It was by chance that Semee Yoon, a Columbia College junior studying economics, ended up working toward the undergraduate special concentration in sustainable development. Her first introduction to the field occurred while working as a translator for the Korean Federation of Environmental Movement. There she acquired exposure to sustainable development firsthand as she translated for professionals specializing in the conservation of the Korean wetlands. But it was not until she read The End of Poverty by Jeffrey D. Sachs that she realized the connection between economics and sustainable development and decided to declare the special concentration in sustainable development.
Now entering its second year, the special concentration in sustainable development is an undergraduate program that attracts a variety of students, like Semee, from a wide range of majors within the College and the School of General Studies. The special concentration is not a standalone concentration; it is intended to serve as a complement to the disciplinary specialization and methodological training inherent in a concentration or major. Both Ruth DeFries, Denning Family Professor of Sustainable Development, and Kevin Griffin, interim director of the special concentration, agree that “the concentration gives students insights into the many areas of study—including economics, ecology, earth science and policy—that are so intertwined in the real-world challenges of sustainable development.” A total of nine courses and one practicum are required. The academic program is structured to provide students with courses in both natural and social science systems and a variety of electives that address stresses and solutions. Students gain experience in the practice of sustainable development through the 1-point practicum or internship.
By attending lectures and career panels, becoming active in student organizations, and pursuing internship opportunities, students gain broad perspectives on sustainable development and gather ideas on shaping their future goals. Semee has taken advantage of such opportunities by participating in Columbia University’s Summer Ecosystem Experiences for Undergraduates Program, also known as SEE-U. Semee spent five and a half weeks in the Dominican Republic where she learned about the ecosystems of the Indigenous Eyes Ecological Reserve. Her specific focus was on how the development of a local golf course affected the life systems of the lagoons. This was Semee’s first exposure to research and she felt it was an extremely rewarding opportunity. She then went on to apply her SEE-U research experience to her work with the Korea Environment Institute during the following summer. As a research assistant, Semee researched the development of evaluation indexes for Korean firms to use in their preparations for the risks associated with climate change.

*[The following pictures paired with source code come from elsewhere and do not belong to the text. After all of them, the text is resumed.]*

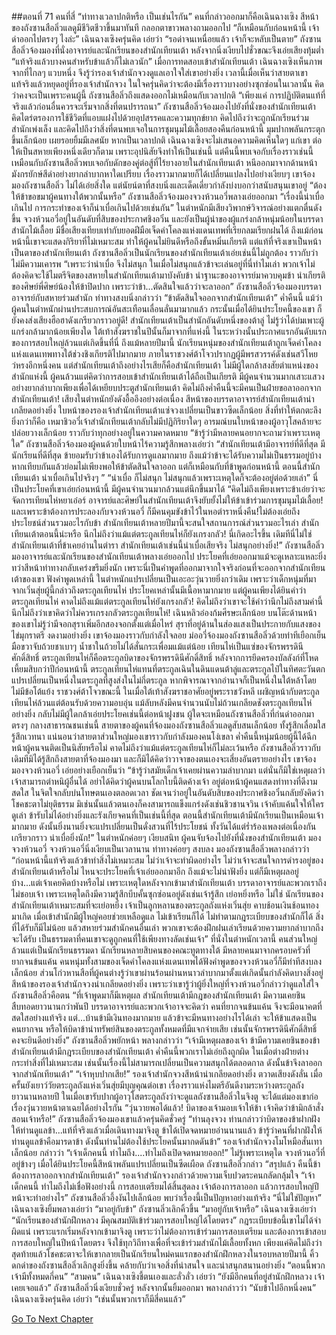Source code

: ##ตอนที่ 71 คนที่สี่
“ท่าทางเวลาปกติหรือ เป็นเช่นไรกัน”
คนที่กล่าวออกมาก็คือเฉินฉางเซิง สีหน้าของถังซานสือลิ่วแลดูมีชีวิตชีวาขึ้นมาทันที กลอกตาขาวพลางถามออกไป
“ก็เหมือนกับก่อนหน้านี้ เจ้าด่าออกไปตรงๆ ไงล่ะ”
เฉินฉางเซิงครุ่นคิด เอ่ยว่า “รอด่าจนเหนื่อยแล้ว เจ้าก็จะหลับเป็นตาย”
ถังซานสือลิ่วจ้องมองที่นั่งอาจารย์และนักเรียนของสำนักเทียนเต้า หลังจากนิ่งเงียบไปชั่วขณะจึงเอ่ยเสียงทุ้มต่ำ “แท้จริงแล้วบางคนสำหรับข้าแล้วก็ไม่เลวนัก”
เมื่อการทดสอบเข้าสำนักเทียนเต้า เฉินฉางเซิงเห็นภาพจากที่ไกลๆ แวบหนึ่ง จึงรู้ว่ารองเจ้าสำนักจวงดูแลเอาใจใส่เขาอย่างยิ่ง เวลานี้เมื่อเห็นว่าสายตาเขาแท้จริงแล้วหยุดอยู่ที่รองเจ้าสำนักจวง ในใจครุ่นคิดว่าจะต้องมีเรื่องราวบางอย่างซุกซ่อนในเวลานั้น คิดว่าคงจะเป็นเพราะคนผู้นี้ ถังซานสือลิ่วถึงแสดงออกไม่เหมือนกับเวลาปกติ
“เพียงแค่ การปฏิบัติตนแท้ที่จริงแล้วก่อนอื่นควรจะเริ่มจากสิ่งที่ตนปรารถนา” ถังซานสือลิ่วจ้องมองไปยังที่นั่งของสำนักเทียนเต้า คิดไตร่ตรองการใช้ชีวิตที่แอบแฝงไปด้วยอุปสรรคและความทุกข์ยาก คิดไปถึงว่าจะถูกนักเรียนร่วมสำนักเพ่งเล็ง และคิดไปถึงว่าสิ่งที่ตนพบเจอในการชุมนุมไม้เลื้อยสองคืนก่อนหน้านี้ มุมปากพลันกระตุกขึ้นเล็กน้อย เผยรอยยิ้มมีเลศนัย
หากเป็นเวลาปกติ เฉินฉางเซิงจะไม่เสนอความคิดเห็นใดๆ แก่เขา ต่อให้เป็นสหายเพียงหนึ่งเดียวก็ตาม เพราะอุปนิสัยจึงทำให้เป็นเช่นนี้ แต่คืนนี้พบเจอกับเรื่องราวเช่นนี้ เหมือนกับถังซานสือลิ่วพบเจอกับดักของคู่ต่อสู้ที่ไร้ยางอายในสำนักเทียนเต้า หนีออกมาจากด้านหน้ามังกรยักษ์สีดำอย่างยากลำบากหาใดเปรียบ เรื่องราวมากมายก็ได้เปลี่ยนแปลงไปอย่างเงียบๆ
เขาจ้องมองถังซานสือลิ่ว ไม่ได้เอ่ยสิ่งใด แต่นัยน์ตาที่สงบนิ่งและเด็ดเดี่ยวกำลังบ่งบอกว่าสนับสนุนเขาอยู่
“ต้องให้ข้าขอขมาผู้คนทางใต้พวกนั้นหรือ”
ถังซานสือลิ่วจ้องมองจวงห้วนอวี่พลางเอ่ยออกมา “เรื่องนี้น่าเบื่อเกินไป การกระทำของเจ้าก็น่าเบื่อเกินไปด้วยเช่นกัน”
ในตำหนักมีเสียงวิพากษ์วิจารณ์อย่างแตกตื่นดังขึ้น
จวงห้วนอวี่อยู่ในอันดับที่สิบของประกาศชิงอวิ๋น และยังเป็นผู้นำของผู้แกร่งกล้าหนุ่มน้อยในบรรดาสำนักไม้เลื้อย มีชื่อเสียงเทียบเท่ากับยอดฝีมือเจ็ดคำโคลงแห่งแดนเทพที่เรียกลมเรียกฝนได้ ถึงแม้ก่อนหน้านี้เขาจะแสดงกิริยาที่ไม่เหมาะสม ทำให้ผู้คนไม่ยินดีหรือถึงขั้นหมิ่นเกียรติ แต่แท้ที่จริงเขาเป็นหน้าเป็นตาของสำนักเทียนเต้า ถังซานสือลิ่วเป็นนักเรียนของสำนักเทียนเต้าเอ่ยเช่นนี้ไม่ถูกต้อง ราวกับว่าไม่มีความเคารพ
“เพราะว่าน่าเบื่อ จึงไม่สนุก ในเมื่อไม่สนุกแล้วข้าจะเล่นอยู่ที่นี่ทำไมเล่า พวกเจ้าไม่ต้องคิดจะใช้ไมตรีจิตของสหายในสำนักเทียนเต้ามาบังคับข้า นำฐานะของอาจารย์มาควบคุมข้า นำเกียรติของศิษย์พี่ศิษย์น้องให้ข้าปิดปาก เพราะว่าข้า...ตัดสินใจแล้วว่าจะลาออก”
ถังซานสือลิ่วจ้องมองบรรดาอาจารย์กับสหายร่วมสำนัก ท่าทางสงบนิ่งกล่าวว่า “ข้าตัดสินใจออกจากสำนักเทียนเต้า”
ค่ำคืนนี้ แม้ว่าผู้คนในตำหนักผ่านประสบการณ์อันสะเทือนเลื่อนลั่นมามากแล้ว กระนั้นเมื่อได้ยินประโยคนี้ของเขา ก็ยังคงส่งเสียงฮือฮาดังเกรียวกราวอยู่ดี!
สำนักเทียนเต้าเป็นสำนักอันดับหนึ่งของต้าลู่ ไม่รู้ว่าได้บ่มเพาะผู้แกร่งกล้ามากน้อยเพียงใด ใต้เท้าสังฆราชในปีนั้นก็มาจากที่แห่งนี้ ในระหว่างนั้นประกาศแรกอันดับแรกของการสอบใหญ่ล้วนแต่เกิดขึ้นที่นี่ ถึงแม้หลายปีมานี้ นักเรียนหนุ่มของสำนักเทียนเต้าถูกเจ็ดคำโคลงแห่งแดนเทพทางใต้ช่วงชิงเกียรติไปมากมาย ภายในราชวงศ์ต้าโจวปรากฏผู้มีพรสวรรค์ดังเช่นสวีโหยว่หรงอีกหนึ่งคน แต่สำนักเทียนเต้าถึงอย่างไรเสียก็คือสำนักเทียนเต้า ไม่มีผู้ใดกล้าสงสัยตำแหน่งของสำนักแห่งนี้ ผู้คนล้วนแต่คิดว่าการสอบเข้าสำนักเทียนเต้าได้ถือเป็นเกียรติ มีผู้คนจำนวนมากเสาะแสวงอย่างยากลำบากเพียงเพื่อได้เหยียบประตูสำนักเทียนเต้า คิดไม่ถึงค่ำคืนนี้จะมีคนเป็นฝ่ายขอลาออกจากสำนักเทียนเต้า!
เสียงในตำหนักยังดังอื้ออึงอย่างต่อเนื่อง สีหน้าของบรรดาอาจารย์สำนักเทียนเต้าน่าเกลียดอย่างยิ่ง ใบหน้าของรองเจ้าสำนักเทียนเต้าแซ่จวงเปลี่ยนเป็นขาวซีดเล็กน้อย
สิ่งที่ทำให้ตกตะลึงยิ่งกว่าก็คือ เหมาชิวอวี่เจ้าสำนักเทียนเต้ากลับไม่มีปฏิกิริยาใดๆ อารมณ์บนใบหน้าของผู้อาวุโสคล้ายจะปล่อยวางเล็กน้อย ราวกับว่าทุกอย่างอยู่ในความคาดหมาย
“ข้ารู้ว่ามีหลายคนอยากจะถามว่าเพราะเหตุใด”
ถังซานสือลิ่วจ้องมองผู้คนด้วยใบหน้าไร้ความรู้สึกพลางเอ่ยว่า “สำนักเทียนเต้ามีอาจารย์ที่ดีที่สุด มีนักเรียนที่ดีที่สุด ข้ายอมรับว่าข้าเองได้รับการดูแลมากมาย ถึงแม้ว่าข้าจะได้รับความไม่เป็นธรรมอยู่บ้าง หากเทียบกันแล้วย่อมไม่เพียงพอให้ข้าตัดสินใจลาออก แต่ก็เหมือนกับที่ข้าพูดก่อนหน้านี้ ตอนนี้สำนักเทียนเต้า น่าเบื่อเกินไปจริงๆ ”
“น่าเบื่อ ก็ไม่สนุก ไม่สนุกแล้วเพราะเหตุใดก็จะต้องอยู่ต่อด้วยเล่า”
นี่เป็นประโยคที่เขาเอ่ยก่อนหน้านี้ มีผู้คนจำนวนมากล้วนแต่นึกขึ้นมาได้
“คิดไม่ถึงเพียงเพราะข้าเอ่ยว่าจะจัดการเทียนไห่หยาเอ๋อร์ อาจารย์และศิษย์ในสำนักเทียนเต้าจึงยับยั้งไม่ให้ข้าเข้าร่วมการชุมนุมไม้เลื้อย!และเพราะข้าต้องการประลองกับจวงห้วนอวี่ ก็มีคนคุมขังข้าไว้ในหอตำราหนึ่งคืน!ไม่ต้องเอ่ยถึงประโยชน์ส่วนรวมอะไรกับข้า สำนักเทียนเต้าหลายปีมานี้จะสนใจสถานการณ์ส่วนรวมอะไรเล่า สำนักเทียนเต้าตอนนี้น่ะหรือ นึกไม่ถึงว่าแม้แต่ตระกูลเทียนไห่ก็ยังเกรงกลัว! นี่เกิดอะไรขึ้น เดิมทีนี่ไม่ใช่สำนักเทียนเต้าที่ข้าเคยอ่านในตำรา สำนักเทียนเต้าเช่นนี้น่าเบื่อเสียจริง ไม่สนุกอย่างยิ่ง!”
ถังซานสือลิ่วมองอาจารย์และนักเรียนของสำนักเทียนเต้าพลางเอ่ยออกไป ประโยคที่เอ่ยออกมาแม้จะดูเหลาะแหละยิ่ง ทว่าสีหน้าท่าทางกลับเคร่งขรึมยิ่งนัก เพราะนี่เป็นคำพูดที่ออกมาจากใจจริงก่อนที่จะออกจากสำนักเทียนเต้าของเขา
ฟังคำพูดเหล่านี้ ในตำหนักแปรเปลี่ยนเป็นเอะอะวุ่นวายยิ่งกว่าเดิม เพราะว่าเด็กหนุ่มที่มาจากเวิ่นสุ่ยผู้นี้กล่าวถึงตระกูลเทียนไห่
ประโยคเหล่านั้นมีเนื้อหามากมาย แต่ผู้คนเพียงได้ยินคำว่าตระกูลเทียนไห่
คาดไม่ถึงแม้แต่ตระกูลเทียนไห่ยังเกรงกลัว!
คิดไม่ถึงว่าเขาจะใช้คำว่านึกไม่ถึงสามคำนี้
นึกไม่ถึงว่าเขาคิดว่าไม่ควรเกรงกลัวตระกูลเทียนไห่!
เฉินหลิวอ๋องก้มศีรษะเล็กน้อย บนโต๊ะด้านหน้าของเขาไม่รู้ว่ามีจอกสุราเพิ่มอีกสองจอกตั้งแต่เมื่อไหร่ สุราที่อยู่ด้านในส่องแสงเป็นประกายกับแสงของไข่มุกราตรี งดงามอย่างยิ่ง เขาจ้องมองราวกับกำลังใจลอย
ม่อ​อวี่จ้องมองถังซานสือลิ่วด้วยท่าทีเยือกเย็น มือขวาจับถ้วยชาเบาๆ น้ำชาในถ้วยไม่ได้สั่นกระเพื่อมแม้แต่น้อย
เทียนไห่เป็นแซ่ของจักรพรรดินีศักดิ์สิทธิ์ ตระกูลเทียนไห่ก็คือตระกูลบิดาของจักรพรรดินีศักดิ์สิทธิ์ หลังจากการยึดครองบัลลังก์ที่โหดเหี้ยมสิบกว่าปีก่อนหน้านี้ ตระกูลเทียนไห่แทนที่ตระกูลเฉินในดินแดนต้าลู่และตระกูลไป๋ในทิศตะวันตกแปรเปลี่ยนเป็นหนึ่งในตระกูลที่สูงส่งในไม่กี่ตระกูล หากพิจารณาจากอำนาจก็เป็นหนึ่งในใต้หล้าโดยไม่มีข้อโต้แย้ง
ราชวงศ์ต้าโจวขณะนี้ ในเมื่อใต้เท้าสังฆราชอาศัยอยู่พระราชวังหลี เผชิญหน้ากับตระกูลเทียนไห่ล้วนแต่ต้อนรับด้วยความอบอุ่น แม้ลับหลังมีคนจำนวนนับไม่ถ้วนเกลียดชังตระกูลเทียนไห่อย่างยิ่ง กลับไม่มีผู้ใดกล้าเอ่ยประโยคเช่นนี้ต่อหน้าฝูงชน ผู้ใดจะเหมือนถังซานสือลิ่วที่ก่นด่าออกมาตรงๆ กลางสาธารณชนเช่นนี้
สายตาของผู้คนที่จ้องมองถังซานสือลิ่วแลดูสับสนเล็กน้อย
ทั้งรู้สึกเลื่อมใส รู้สึกเวทนา แน่นอนว่าสายตาส่วนใหญ่มองเขาราวกับกำลังมองคนโง่เขลา ค่ำคืนนี้หนุ่มน้อยผู้นี้ได้ฉีกหน้าผู้คนจนติดเป็นนิสัยหรือไม่
คาดไม่ถึงว่าแม้แต่ตระกูลเทียนไห่ก็ไม่ละเว้นหรือ
ถังซานสือลิ่วราวกับเดิมทีมิได้รู้สึกถึงสายตาที่จ้องมองมา และก็มิได้คิดว่าวาจาของตนเองจะเสี่ยงอันตรายอย่างไร เขาจ้องมองจวงห้วนอวี่ เอ่ยอย่างเยือกเย็นว่า “ข้ารู้ว่าสมัยเด็กเจ้าเคยผ่านความลำบากมา แต่นั่นก็มิใช่เหตุผลว่าเจ้าสามารถตำหนิผู้อื่นได้ อย่าได้คิดว่าผู้คนบนโลกใบนี้ติดค้างเจ้า อยู่ต่อหน้าผู้คนแสดงท่าทางที่ดีงามสดใส ในจิตใจกลับบ่นโทษตนเองตลอดเวลา ชัดเจนว่าอยู่ในอันดับสิบของประกาศชิงอวิ๋นกลับยังคิดว่าโชคชะตาไม่ยุติธรรม มิเช่นนั้นแล้วตนเองก็คงสามารถแข็งแกร่งดังเช่นชิวชานจวิน เจ้าคับแค้นใจให้ใครดูเล่า ข้ารับไม่ได้อย่างยิ่งและรังเกียจคนที่เป็นเช่นนี้ที่สุด ตอนนี้สำนักเทียนเต้ามีนักเรียนเป็นเหมือนเจ้ามากมาย ดังนั้นยิ่งนานยิ่งจะแปรเปลี่ยนเป็นดั่งสวนที่ไร้ประโยชน์ ทั้งวันได้แต่ร่ำร้องเพลงต่อเนื่องกันเกรียวกราว น่าเบื่อยิ่งนัก!”
ในตำหนักค่อยๆ เงียบสนิท ผู้คนจับจ้องไปยังที่นั่งของสำนักเทียนเต้า มองจวงห้วนอวี่
จวงห้วนอวี่นิ่งเงียบเป็นเวลานาน ท่าทางค่อยๆ สงบลง มองถังซานสือลิ่วพลางกล่าวว่า “ก่อนหน้านี้แท้จริงแล้วข้าทำสิ่งไม่เหมาะสม ไม่ว่าเจ้าจะทำผิดอย่างไร ไม่ว่าเจ้าจะสนใจการดำรงอยู่ของสำนักเทียนเต้าหรือไม่ ไหนจะประโยคที่เจ้าเอ่ยออกมาอีก ถึงแม้จะไม่น่าฟังยิ่ง แต่ก็มีเหตุผลอยู่บ้าง...แต่เจ้าเคยคิดบ้างหรือไม่ เพราะเหตุใดหลังจากเข้ามาสำนักเทียนเต้า บรรดาอาจารย์และพวกเราถึงไม่ชอบเจ้า เพราะเหตุใดถึงมีความรู้สึกบีบคั้นซุกซ่อนอยู่ดังเช่นเจ้ารู้สึก เย่อหยิ่งหรือ ไม่ใช่ นักเรียนของสำนักเทียนเต้าเหมาะสมที่จะเย่อหยิ่ง เจ้าเป็นลูกหลานของตระกูลถังแห่งเวิ่นสุ่ย คาบช้อนเงินช้อนทองมาเกิด เมื่อเข้าสำนักมีผู้ใหญ่คอยช่วยเหลือดูแล ไม่เข้าเรียนก็ได้ ไม่ทำตามกฎระเบียบของสำนักก็ได้ สิ่งที่ได้รับก็มีไม่น้อย แล้วสหายร่วมสำนักคนอื่นเล่า พวกเขาจะต้องฝึกฝนเล่าเรียนด้วยความยากลำบากถึงจะได้รับ เป็นธรรมดาที่คนเขาจะดูถูกคนที่ใช้เพียงทางลัดเช่นเจ้า”
ที่นั่งในตำหนักเวลานี้ คนส่วนใหญ่ล้วนแต่เป็นนักเรียนธรรมดา นักเรียนหลายสิบคนของคณะทูตทางใต้ มีหลายคนมาจากครอบครัวที่ยากจนข้นแค้น คนหนุ่มทั้งสามของเจ็ดคำโคลงแห่งแดนเทพได้ฟังคำพูดของจวงห้วนอวี่ก็มีท่าทีสงบลงเล็กน้อย ส่วนโก่วหานสือที่ผู้คนต่างรู้ว่าเขาผ่านร้อนผ่านหนาวลำบากมาตั้งแต่เกิดนั้นกำลังคิดบางสิ่งอยู่
สีหน้าของรองเจ้าสำนักจวงน่าเกลียดอย่างยิ่ง เพราะว่าเขารู้ว่าผู้ยิ่งใหญ่ที่จวงห้วนอวี่กล่าวว่าดูแลใส่ใจถังซานสือลิ่วคือตน
“ที่เจ้าพูดมาก็มีเหตุผล สำนักเทียนเต้ามีกฎของสำนักเทียนเต้า มีความเคยชินสืบทอดยาวนานกว่าพันปี บรรดาอาจารย์และพวกเจ้าอาจจะคิดว่า คนที่ยากจนข้นแค้น จึงจะมีอนาคตที่สดใสอย่างแท้จริง แต่...บ้านข้ามีเงินทองมากมาย แล้วข้าจะมีหนทางอย่างไรได้เล่า จะให้ข้าแสดงเป็นคนยากจน หรือให้บิดาข้านำทรัพย์สินของตระกูลทั้งหมดที่มีแจกจ่ายเสีย เช่นนั้นจักรพรรดินีศักดิ์สิทธิ์คงจะยินดีอย่างยิ่ง”
ถังซานสือลิ่วพยักหน้า พลางกล่าวว่า “เจ้ามีเหตุผลของเจ้า ข้ามีความเคยชินของข้า สำนักเทียนเต้ามีกฎระเบียบของสำนักเทียนเต้า ค่ำคืนนี้พวกเราไม่เอ่ยถึงถูกผิด ในเมื่อต่างฝ่ายต่างกระทำสิ่งที่ไม่เหมาะสม เช่นนั้นเรื่องนี้ไม่สามารถเปลี่ยนเป็นความสนุกได้ตลอดกาล ดังนั้นข้าจึงลาออกจากสำนักเทียนเต้า”
“เจ้าหุบปากเสีย!” รองเจ้าสำนักจวงสีหน้าน่าเกลียดอย่างยิ่ง ตวาดเสียงดังลั่น
เมื่อครั้นยังเยาว์วัยตระกูลถังแห่งเวิ่นสุ่ยมีบุญคุณต่อเขา เรื่องราวแห่งไมตรีอันดีงามระหว่างตระกูลถังยาวนานหลายปี ในเมื่อเขารับปากผู้อาวุโสตระกูลถังว่าจะดูแลถังซานสือลิ่วในจิงตู จะได้แต่มองเขาก่อเรื่องวุ่นวายหน้าตาเฉยได้อย่างไรกัน “วุ่นวายพอได้แล้ว! บิดาของเจ้ามอบเจ้าให้ข้า เจ้าคิดว่าข้ามิกล้าสั่งสอนเจ้าหรือ!”
ถังซานสือลิ่วจ้องมองเขาแล้วครุ่นคิดชั่วครู่ “ท่านลุงจวง ท่านกล่าวว่าบิดาของข้าฝากฝังให้ท่านดูแลข้า...แท้ที่จริงแล้วเมื่อเดินทางมาจิงตู ข้าได้เปิดจดหมายอ่านนานแล้ว ข้ารู้ว่าคนที่ฝากฝังให้ท่านดูแลข้าคือมารดาข้า ดังนั้นท่านไม่ต้องใช้ประโยคนั้นมากดดันข้า”
รองเจ้าสำนักจวงโมโหมือสั่นเทาเล็กน้อย กล่าวว่า “เจ้าเด็กคนนี้ ทำไมถึง....ทำไมถึงเปิดจดหมายออก!”
ไม่รู้เพราะเหตุใด จวงห้วนอวี่ที่อยู่ข้างๆ เมื่อได้ยินประโยคนี้สีหน้าพลันแปรเปลี่ยนเป็นซีดเผือด
ถังซานสือลิ่วกล่าว “สรุปแล้ว คืนนี้ข้าต้องการลาออกจากสำนักเทียนเต้า”
รองเจ้าสำนักจวงกล่าวด้วยความเจ็บปวดระคนกลัดกลุ้มใจ “เจ้าเด็กคนนี้ ทำไมถึงไม่เชื่อฟังอย่างนี้ การสอบเตรียมได้สิ้นสุดลง เจ้าต้องการลาออก แล้วการสอบใหญ่ปีหน้าจะทำอย่างไร”
ถังซานสือลิ่วอึ้งงันไปเล็กน้อย พบว่าเรื่องนี้เป็นปัญหาอย่างแท้จริง
“นี่ไม่ใช่ปัญหา”
เฉินฉางเซิงยิ้มพลางเอ่ยว่า “มาอยู่กับข้า”
ถังซานลิ่วเลิกคิ้วขึ้น “มาอยู่กับเจ้าหรือ”
เฉินฉางเซิงเอ่ยว่า “นักเรียนของสำนักฝึกหลวง มีคุณสมบัติเข้าร่วมการสอบใหญ่ได้โดยตรง”
กฎระเบียบข้อนี้เขาไม่ได้จำผิดแน่ เพราะแรกเริ่มหลังจากเข้ามาจิงตู เพราะว่าไม่ต้องการเข้าร่วมการสอบเตรียม และต้องการเข้าสอบการสอบใหญ่ในปีหน้าโดยตรง จึงใช้ทุกวิถีทางเพื่อที่จะเข้าร่วมสำนักไม้เลื้อยทั้งหก เพียงแค่คิดไม่ถึงว่า สุดท้ายแล้วโชคชะตาจะให้เขากลายเป็นนักเรียนใหม่คนแรกของสำนักฝึกหลวงในรอบหลายปีมานี้
คิ้วดกดำของถังซานสือลิ่วเลิกสูงยิ่งขึ้น คล้ายกับว่าเจอสิ่งที่น่าสนใจ และน่าสนุกสนานอย่างยิ่ง
“ตอนนี้พวกเจ้ามีทั้งหมดกี่คน”
“สามคน”
เฉินฉางเซิงชี้ตนเองและลั่วลั่ว เอ่ยว่า “ยังมีอีกคนที่อยู่สำนักฝึกหลวง เจ้าเคยเจอแล้ว”
ถังซานสือลิ่วนิ่งเงียบชั่วครู่ หลังจากนั้นยิ้มออกมา พลางกล่าวว่า “นับข้าไปอีกหนึ่งคน”
เฉินฉางเซิงครุ่นคิด เอ่ยว่า “เช่นนั้นพวกเราก็มีสี่คนแล้ว”




[Go To Next Chapter]( ./73.md)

Another experience that has greatly shaped Semee’s dedication to sustainable development has been serving as the Korean undergraduate student representative at the COP14 UN Climate Change Conference in Poland. She was honored to attend this event, which is organized by the Korea Energy Management Corporation (KEMCO), after taking third place in an essay competition focused climate change. Semee was the only undergraduate representative and felt that “the opportunity to attend this conference was extremely valuable for me to gain more perspective by having actual conversations with representatives from all over the world and hear their views on issues like climate change and the varying ways that developed and developing countries achieve sustainable development, depending on their cultures, needs and resources.” Semee truly enjoyed this event as she was exposed to the methods of how NGOs, government officials and locals work together to sustain natural resources. This exposure has confirmed her commitment to sustainable development and inspired her future pursuits.
In the future, Semee has plans to engage in graduate studies in environmental science, development and/or policy. She aspires to follow in the footsteps of her professors by gaining real-world experience while making contributions to the field of research. Semee would like to raise awareness on the importance of conserving and sustaining resources and biodiversity with a longtime goal of eventually eradicating poverty in developing countries within Asia and Africa. Pursuing the special concentration in sustainable development concurrently with her studies in economics will play a major part in helping her bring her personal and professional goals to fruition.
The special concentration in sustainable development is designed to provide Columbia students with an understanding of both the theory and practice of sustainable development, stimulate a critical examination of the historical and conceptual antecedents, provide experience in complex challenges through direct engagement, and help students imagine alternative futures for the world. With the first class of students graduating in May with the special concentration, and the development of an undergraduate major on the horizon, those involved are excited to see what the future will bring for the field of sustainable development and how Columbia students will engage in and make contributions to the conservation of the resources we rely on in our ever-changing world.